Four-color eye-makeup design: In this design, you again start with the one- or two-color eye-makeup design, then add a darker color to the crease and an even darker color such as black or deepest gray to the back corner of the eye. Shading the back corner of the eyelid involves the arts of placement and blending. Because this area almost always requires a dark color, blending is essential to make it look soft, with no hard edges.
Why bother with a crease color and more shading at the back corner of the eye? The best part of this full eye-makeup design is that it shades, defines and creates movement by adding a shadow in a curved flowing motion that follows the natural shape of the eye.
The difficult part of this design is blending the crease color across the entire length of the eye without making it look obvious, choppy or smeared.
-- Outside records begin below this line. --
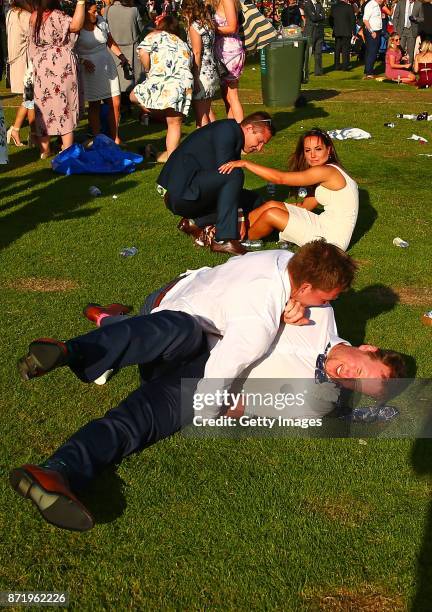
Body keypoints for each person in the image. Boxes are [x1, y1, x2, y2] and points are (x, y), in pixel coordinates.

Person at [11, 298, 406, 531]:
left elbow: (248, 407)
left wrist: (239, 406)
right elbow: (276, 277)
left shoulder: (316, 394)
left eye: (356, 386)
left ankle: (56, 471)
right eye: (361, 371)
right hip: (189, 333)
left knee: (135, 423)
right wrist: (289, 297)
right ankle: (72, 349)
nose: (348, 378)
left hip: (199, 379)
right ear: (368, 348)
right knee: (172, 330)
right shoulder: (319, 311)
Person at [218, 128, 359, 252]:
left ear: (329, 150)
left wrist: (245, 163)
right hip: (323, 223)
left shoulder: (326, 171)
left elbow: (281, 179)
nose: (313, 155)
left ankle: (236, 240)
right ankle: (228, 228)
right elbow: (306, 207)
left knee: (271, 214)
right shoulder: (329, 171)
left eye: (318, 149)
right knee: (272, 205)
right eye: (308, 150)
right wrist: (282, 208)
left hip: (331, 240)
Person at [158, 111, 274, 256]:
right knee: (235, 173)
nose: (260, 148)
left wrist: (239, 211)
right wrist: (239, 214)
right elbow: (226, 173)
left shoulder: (231, 132)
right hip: (182, 194)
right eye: (260, 141)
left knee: (255, 201)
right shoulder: (227, 130)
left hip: (194, 190)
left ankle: (195, 222)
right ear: (249, 128)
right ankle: (224, 239)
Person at [130, 16, 193, 163]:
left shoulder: (154, 35)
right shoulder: (182, 42)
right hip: (183, 82)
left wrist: (147, 69)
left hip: (164, 78)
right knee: (174, 123)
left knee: (134, 96)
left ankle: (155, 113)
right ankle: (172, 160)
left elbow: (143, 52)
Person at [28, 0, 85, 158]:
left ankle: (44, 149)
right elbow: (75, 26)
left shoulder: (33, 17)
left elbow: (31, 45)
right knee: (64, 104)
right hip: (60, 64)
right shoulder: (58, 15)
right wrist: (81, 3)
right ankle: (67, 148)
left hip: (41, 64)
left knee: (43, 106)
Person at [75, 0, 128, 145]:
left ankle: (115, 137)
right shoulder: (77, 27)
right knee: (94, 105)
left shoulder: (101, 21)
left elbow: (110, 41)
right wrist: (83, 61)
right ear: (84, 13)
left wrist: (122, 56)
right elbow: (70, 51)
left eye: (97, 10)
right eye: (93, 11)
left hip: (107, 64)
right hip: (90, 70)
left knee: (116, 103)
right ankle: (98, 138)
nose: (97, 13)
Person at [183, 0, 218, 128]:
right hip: (211, 70)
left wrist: (195, 77)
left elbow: (197, 53)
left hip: (202, 73)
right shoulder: (208, 24)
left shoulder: (194, 27)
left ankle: (204, 144)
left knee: (201, 118)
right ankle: (217, 139)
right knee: (208, 111)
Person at [104, 0, 145, 108]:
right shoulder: (134, 10)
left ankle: (119, 106)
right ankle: (129, 105)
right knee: (133, 78)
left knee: (115, 79)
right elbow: (141, 29)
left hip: (113, 49)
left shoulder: (108, 10)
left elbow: (103, 29)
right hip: (130, 47)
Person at [6, 0, 36, 147]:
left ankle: (19, 130)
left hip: (18, 60)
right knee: (31, 98)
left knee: (29, 98)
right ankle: (31, 133)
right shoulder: (25, 16)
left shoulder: (11, 13)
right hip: (25, 62)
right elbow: (34, 37)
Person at [211, 0, 245, 122]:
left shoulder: (227, 1)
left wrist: (210, 28)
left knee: (232, 96)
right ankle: (232, 128)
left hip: (229, 51)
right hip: (221, 50)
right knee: (227, 96)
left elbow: (232, 27)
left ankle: (240, 130)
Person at [329, 0, 356, 71]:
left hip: (337, 30)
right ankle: (345, 66)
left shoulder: (334, 7)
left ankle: (336, 65)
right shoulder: (349, 7)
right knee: (346, 49)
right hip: (346, 30)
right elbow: (352, 19)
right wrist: (354, 31)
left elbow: (330, 19)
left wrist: (334, 27)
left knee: (337, 48)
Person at [303, 0, 326, 79]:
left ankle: (318, 71)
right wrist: (319, 16)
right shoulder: (308, 4)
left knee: (318, 52)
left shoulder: (319, 4)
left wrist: (319, 16)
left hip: (319, 31)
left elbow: (323, 16)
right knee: (308, 53)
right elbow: (313, 18)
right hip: (310, 31)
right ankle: (304, 71)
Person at [362, 0, 385, 78]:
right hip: (372, 31)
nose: (382, 0)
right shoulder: (371, 5)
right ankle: (369, 72)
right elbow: (365, 20)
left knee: (372, 51)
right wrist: (372, 31)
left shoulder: (377, 5)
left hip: (377, 31)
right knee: (372, 52)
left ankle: (368, 70)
The goal is to tuck the color just in the crease at the fold nearest the nose and have it hug the crease until you get to the back corner of the eye, where you start the movement of the eyeshadow up and out onto the brow bone. Again, this sweep of color should not look like a stripe across the eye.
Application: Be sure to knock the excess eyeshadow off your brush, and apply the color with very small strokes over the back corner of the lid only. The problem here is keeping the color on the back of the lid only. If you don't know how to handle the brush, the back wedge can take up more than half of the eyelid (looking more like a mistake rather than carefully blended shading) or look like a stripe across the temple.
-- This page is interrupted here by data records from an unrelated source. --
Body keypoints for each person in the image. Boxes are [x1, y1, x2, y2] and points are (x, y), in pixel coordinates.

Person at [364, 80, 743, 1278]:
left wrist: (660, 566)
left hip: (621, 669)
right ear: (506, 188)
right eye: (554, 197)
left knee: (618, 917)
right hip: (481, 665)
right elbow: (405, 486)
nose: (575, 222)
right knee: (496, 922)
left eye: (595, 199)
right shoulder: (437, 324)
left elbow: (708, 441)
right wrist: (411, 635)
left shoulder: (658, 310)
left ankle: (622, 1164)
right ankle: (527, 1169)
As mentioned above, when you apply the crease color, be sure to watch the angle of your brush as you blend the color from the crease out and up toward the under-brow area. If you place your color with the brush straight up at a 90-degree angle, you will look like you drew on wings. The softer the angle and the fuller the sweep, the softer the appearance, so be certain you blend out and slightly up from the lid area toward the under-brow area.
Remember, the center or fold of the crease area is always the darkest, so start your brush there and blend out in each direction. Concentrate your efforts on how much of the crease area you want to shade. You can start all the way at the front part of the eye area under the front third of the brow, then follow the crease through the center, blending slightly up toward the brow. As you approach the back corner of the eye, begin your movement up and out toward the temple, aiming toward the eyebrow.